--- Text to read ---

As for me, I am not venturing north of Nogales for Christmas.  It is just too dangerous (and cold) for me.

Sunday, December 26, 2010

little miss muffett does a bit of reading

Trust your instincts.

One of the first things my father taught me.  And it is a rule that has served with well in life. 

On tests.  When ordering in a restaurant.  Everything but romance.

I should have listened a little closer to that life lesson this week.

We have been having some unseasonably cool weather here in the tropics.  The night temperatures have dropped into the lower 60s.

For those of you who are teakettle deep in snow or rain, I know that does not sound like much.  I can scent the crocodile tears from here.  (Wait.  That may be from the laguna.)

But, when you are accustomed to days where temperatures stay in the 70s all through the night, that dive means something.  During the festival events in the evening, it often looked as if the Inuit had sent a large delegation to town -- parkas and all.  Even I wore a long sleeved shirt over an undershirt.

When the sun is out, I have been taking advantage of its heat.  Most of the places where I like to read are in the shade.  But I spotted an old plastic chair in the garden that would be easy to move into the sun for a tad of reading. 

I should point out this is one of the advantages of a Kindle over an iPad.  I can actually read my Kindle in the sun.

When I started moving the chair, I noticed that grackles had been using it as a bombing target.  That was not a bother.  I have sat on worse.

But I also noticed a lot of sticky spots.  Almost like conifer sap.  I then realized it came from the mango tree.  And, even though a bit hardened by the sun, it was still too sticky to sit on.  (If you click on the photograph you can see them.  The dark spots.)

I started to get the garden hose.  But I quickly rejected the idea. 

After all, I would have to walk all the way across the garden to turn on the pump for the well water, wash down the chair, and then walk all the way back to turn off the pump.  What would I have then?  A wet chair.  Easier simply to wash my shorts -- if they got spotty.

So, I sat smugly in my laziness.  Reading about some political catastrophe or other in the news.

--- Supplied material ---

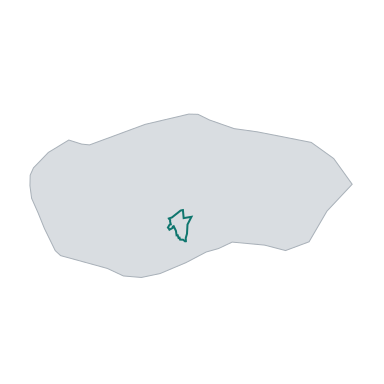 53, Ar Rayyān, Qatar (highlighted), rotated 82°
{"feature_id": "91078587B25441317691063", "entity_name": "53", "entity_type": "district", "adm_level": 2, "iso_a3": "QAT", "parent_name": "Qatar", "parent_adm1": "Ar Rayyān", "projection": "mercator", "projection_center": [51.366, 25.28], "detail": "fine", "context": "in_parent", "style": "outline", "palette": "teal", "viewbox_px": 384, "rotation_deg": 82, "n_neighbors": 0, "source": "geoboundaries", "source_scale": "gbopen_adm2", "svg_char_len": 1026}
<svg xmlns="http://www.w3.org/2000/svg" viewBox="0 0 384 384"><g transform="rotate(82 192 192)"><path d="M207.7,343.2L191.3,347.3L175.9,351.7L163.1,351.6L152.8,349.9L146.0,345.6L132.8,328.7L123.4,306.8L129.2,294.6L131.1,286.9L118.5,229.0L114.4,184.4L115.9,175.3L123.1,164.7L135.1,141.5L141.5,119.0L159.5,67.0L178.6,47.0L206.6,32.3L229.7,61.0L257.6,83.0L263.0,107.5L254.7,127.5L247.2,159.2L251.7,173.7L253.4,186.3L261.0,207.5L268.3,234.9L269.6,254.0L265.6,271.6L255.9,286.5L236.7,331.0L231.0,335.6L207.7,343.2Z" fill="#d9dde1" stroke="#a8b0b8" stroke-width="1"/><path d="M215.0,218.6L215.9,218.2L216.7,217.5L218.1,217.8L221.1,217.5L221.2,218.7L222.8,220.0L223.9,220.8L224.8,220.1L226.2,219.6L224.9,216.2L223.6,215.8L223.3,214.9L228.3,213.3L232.8,213.3L232.8,212.2L235.7,211.7L235.5,210.7L237.5,210.4L238.0,207.5L239.9,205.7L239.9,204.9L236.7,204.6L232.7,202.8L232.3,202.7L223.6,201.0L216.5,196.0L216.7,203.9L208.6,203.5L208.6,203.9L208.8,205.9L214.4,215.4L215.0,218.6Z" fill="none" stroke="#0f766e" stroke-width="2"/></g></svg>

---

→ List of tasks:
[1] Rewrite the paragraph of the blog post about reading in the garden that begins "After all, I would have to walk" as a short list, keeping its main facts.
[2] Pick up the blog post about reading in the garden after its last sentence and keep writing.

→ Results:
[1]
- Washing the chair would mean walking across the garden to turn on the well-water pump.
- The chair would then need to be hosed down.
- Afterward, the pump would have to be turned off with another walk back across the garden.
- All that work would leave only a wet chair.
- Washing the shorts if they got spotty would be easier.

[2]
And then I felt it.  Movement.  On my arms.  On my legs.  My first reaction was the pesky little ants that we have everywhere here had paid an unexpected call.

But if you look at the blown-up version of the photograph, you will see another clue that I initially missed.  The underside of the chair is traversed with spider silk.

What I thought were ants turned out to be a new hatch of baby spiders.

They were all over me.  Apparently, moving the chair into the sun was their signal to start looking for a home of their own.

Here was my dilemma.  I like spiders.  They do an incredible amount of good in the garden.  Especially against my sworn enemy -- the mosquitoes.  But their very number was a bit spooky.

Getting them off of me was not going to be easy without a bit of arachnid genocide.  Waiting for them to leave was not going to work, either.  Some appeared to be happy to take up residence on me.

So, I gently blew.  Then brushed.  Shook out my shirt and shorts.  But to no avail.  I eventually retreated to the shower for a ritual baptism of the spiders.

If I had stuck with my first instinct to wash off the chair, I would have avoided this little episode. 

But I would also have missed a good story.

Saturday, December 25, 2010

visions of sugar-plums

I could not let one of my favorite Christmas decorations in Villa Obregon pass unnoticed on Christmas.  It is so -- Mexican.

It has everything.  Bells.  Lights.  Wise men.  Santa.  Reindeer.  A Christmas tree.  The pope (the dead one, not the German).  Our Lady of Guadalupe.

Well, almost everything.  It is a rather good example what can happen when we focus on the surface celebration.

I could not find the baby Jesus anywhere.  Apparently, neither could the wise men.  They appear to be helping Santa get over that balcony rail.  Chimneys being rarer than street lights in my small fishing village by the sea.

I have had the flu (or a very bad cold) for most of the past week.  And I decided three days in bed was enough.

It was Christmas Eve and my church was holding an evening service. 

I am glad I went.  Not because that is where God is.  He isn't.  Or, not just there.

But he does work through the hands of a community that appreciates the value of sharing grace.  The reason we celebrate this season is to remember that we are to love God and to share that love with one another.  Not just on Christmas, but every moment we share.  Every day.

After the service I drove home and had dinner at The Frog -- a nice bowl of sopa de tortilla.  I am now ready to climb back in bed.

Mind you.  I will not get sleep.  The firecrackers that could impersonate strip mining in West Virginia have commenced.

I trust you shall all have a Christmas of sharing grace with one another.  And that each of your days will be blessed.

¡Feliz navidad!

Friday, December 24, 2010

climbing the hills of opportunity

Necessity is the mother of invention.

That may as well be the Mexican motto.  Emblazoned right beneath that rattlesnake-gnawing golden eagle on the prickly pear.

Mexico is a salvage society.  The common rap against America is that it is a throw-away society.  And, in some respects, that is true.

But there are still areas in America my grandfather would recognize.  Where appliances are kept running by cannibalizing parts from old machinery.  Where canning jars are valued for storing excess for use in lean times.  Where a dollar saved is seen as a virtue in itself.

Those parts of America have a spiritual kinship with Mexico.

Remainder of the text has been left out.